Inquiry: ‘Look at the finer details’

With health concerns as their priority Voices of the Valley, alongside medical professionals, rallied outside the Hazelwood Mine Fire Inquiry public hearing on Friday afternoon.

Led by newly-elected Voices of the Valley president Wendy Farmer, the rally included speakers with medical backgrounds who believed carcinogens community members were exposed to would have dire impacts on their future health.

Ms Farmer spoke of three different parents who had contacted her about babies who had suffered serious health concerns since the fire.

“We need health assessments and we need health help, people have financially been put in a position that they didn’t ask for,” Ms Farmer said.

“They need help to find out what is wrong with them and why they’re feeling the way they’re feeling.”

Melbourne resident and former hospital practitioner Michael Gunter first took interest in people’s health concerns in the Valley after Black Saturday.

He then joined Voices of the Valley upon its inception in February.

“My main message for everyone here today is that the poison is in the particles,” Mr Gunter said.

“The government would like to us think this way, but you cannot actually split off the (particulate matter) 2.5 from all the cancer-causing chemicals.

“As small as they are, the PM2.5 particles are packed with a huge cocktail of cancer causing chemicals.”

General practitioner and Greens candidate for Narracan Malcolm McKelvie echoed Mr Gunter’s concerns, and told the group that it was not only PM2.5 and PM10 they should be concerned about, but other finer particulates.

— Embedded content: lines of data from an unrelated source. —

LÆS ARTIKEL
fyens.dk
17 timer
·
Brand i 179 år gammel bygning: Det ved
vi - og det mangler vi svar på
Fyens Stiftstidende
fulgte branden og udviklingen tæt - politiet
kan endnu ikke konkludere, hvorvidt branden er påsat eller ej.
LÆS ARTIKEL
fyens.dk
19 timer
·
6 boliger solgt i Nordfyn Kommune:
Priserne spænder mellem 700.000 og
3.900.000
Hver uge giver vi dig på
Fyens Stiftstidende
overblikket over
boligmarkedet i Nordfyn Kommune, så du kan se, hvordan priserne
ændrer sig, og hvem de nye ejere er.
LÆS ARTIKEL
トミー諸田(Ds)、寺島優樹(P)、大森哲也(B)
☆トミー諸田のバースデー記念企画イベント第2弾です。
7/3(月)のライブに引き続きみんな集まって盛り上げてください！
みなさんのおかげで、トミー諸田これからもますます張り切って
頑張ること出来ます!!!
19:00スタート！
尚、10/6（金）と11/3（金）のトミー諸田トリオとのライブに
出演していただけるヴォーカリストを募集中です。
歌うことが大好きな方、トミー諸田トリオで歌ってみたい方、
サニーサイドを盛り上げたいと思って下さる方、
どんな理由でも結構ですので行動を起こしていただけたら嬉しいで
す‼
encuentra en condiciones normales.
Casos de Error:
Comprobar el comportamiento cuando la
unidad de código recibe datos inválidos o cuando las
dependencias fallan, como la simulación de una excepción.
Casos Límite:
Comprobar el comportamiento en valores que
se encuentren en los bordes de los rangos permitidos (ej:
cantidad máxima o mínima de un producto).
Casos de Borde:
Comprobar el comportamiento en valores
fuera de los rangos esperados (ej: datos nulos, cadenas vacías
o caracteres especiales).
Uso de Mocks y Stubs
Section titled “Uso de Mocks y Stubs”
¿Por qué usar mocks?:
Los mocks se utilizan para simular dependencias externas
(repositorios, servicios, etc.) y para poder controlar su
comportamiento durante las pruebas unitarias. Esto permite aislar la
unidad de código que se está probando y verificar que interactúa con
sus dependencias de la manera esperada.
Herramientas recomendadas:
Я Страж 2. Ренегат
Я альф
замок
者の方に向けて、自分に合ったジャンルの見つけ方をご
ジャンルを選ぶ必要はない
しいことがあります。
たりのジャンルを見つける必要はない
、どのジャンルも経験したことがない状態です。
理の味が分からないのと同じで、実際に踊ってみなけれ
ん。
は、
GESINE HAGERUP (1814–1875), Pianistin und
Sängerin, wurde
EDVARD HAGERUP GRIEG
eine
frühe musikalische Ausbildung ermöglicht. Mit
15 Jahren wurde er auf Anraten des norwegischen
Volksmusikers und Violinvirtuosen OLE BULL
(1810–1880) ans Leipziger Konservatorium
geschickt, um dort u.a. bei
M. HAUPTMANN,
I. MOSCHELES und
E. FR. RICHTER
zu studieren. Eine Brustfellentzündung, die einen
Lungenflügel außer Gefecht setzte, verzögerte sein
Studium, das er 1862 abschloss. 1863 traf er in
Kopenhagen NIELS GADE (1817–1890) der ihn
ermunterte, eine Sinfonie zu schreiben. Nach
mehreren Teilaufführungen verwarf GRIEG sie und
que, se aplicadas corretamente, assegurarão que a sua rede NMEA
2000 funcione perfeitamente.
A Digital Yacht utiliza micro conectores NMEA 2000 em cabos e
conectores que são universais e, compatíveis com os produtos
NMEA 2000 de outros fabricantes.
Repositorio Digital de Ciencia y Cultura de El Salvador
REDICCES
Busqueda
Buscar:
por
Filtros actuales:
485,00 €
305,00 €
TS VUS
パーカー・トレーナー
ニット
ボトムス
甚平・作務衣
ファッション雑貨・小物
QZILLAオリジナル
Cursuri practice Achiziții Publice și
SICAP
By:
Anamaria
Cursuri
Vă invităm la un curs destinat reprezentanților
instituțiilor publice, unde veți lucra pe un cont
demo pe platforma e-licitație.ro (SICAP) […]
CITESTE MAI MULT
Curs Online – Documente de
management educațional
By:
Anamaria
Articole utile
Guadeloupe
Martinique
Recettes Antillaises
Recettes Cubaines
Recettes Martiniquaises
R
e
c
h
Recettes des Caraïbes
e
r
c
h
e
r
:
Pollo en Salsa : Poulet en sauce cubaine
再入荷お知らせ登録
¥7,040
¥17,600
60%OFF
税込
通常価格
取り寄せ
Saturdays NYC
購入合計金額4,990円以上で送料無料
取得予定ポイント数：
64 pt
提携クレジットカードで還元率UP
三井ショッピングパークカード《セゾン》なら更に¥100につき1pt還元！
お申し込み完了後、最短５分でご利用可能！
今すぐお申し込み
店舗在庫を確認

“These ultra fine particles are even more dangerous and they’re not even being discussed so there’s more to it,” Dr McKelvie said.

“Basically we need clean air, we need clean water, clean soil and going business as usual is not going to do it for us, we need change.”

Morwell resident Margaret Mangion wiped away tears as she spoke of health concerns she held for her family.

“I look at my grandchildren and great grandchild and just want to cry, and do cry,” she said.

“This is because I know that they may never have a normal healthy adult life and that their lives have been possibly shortened by toxic air that they were forced to breathe on a daily basis.”

Ms Mangion said she believed the Latrobe Valley community was treated poorly and underestimated throughout the ordeal.

“We have been held in contempt regarding our intelligence, we are intelligent people but have been looked at as third world citizens during this time with many slaps in the face and non-helpful packages,” Ms Mangion said.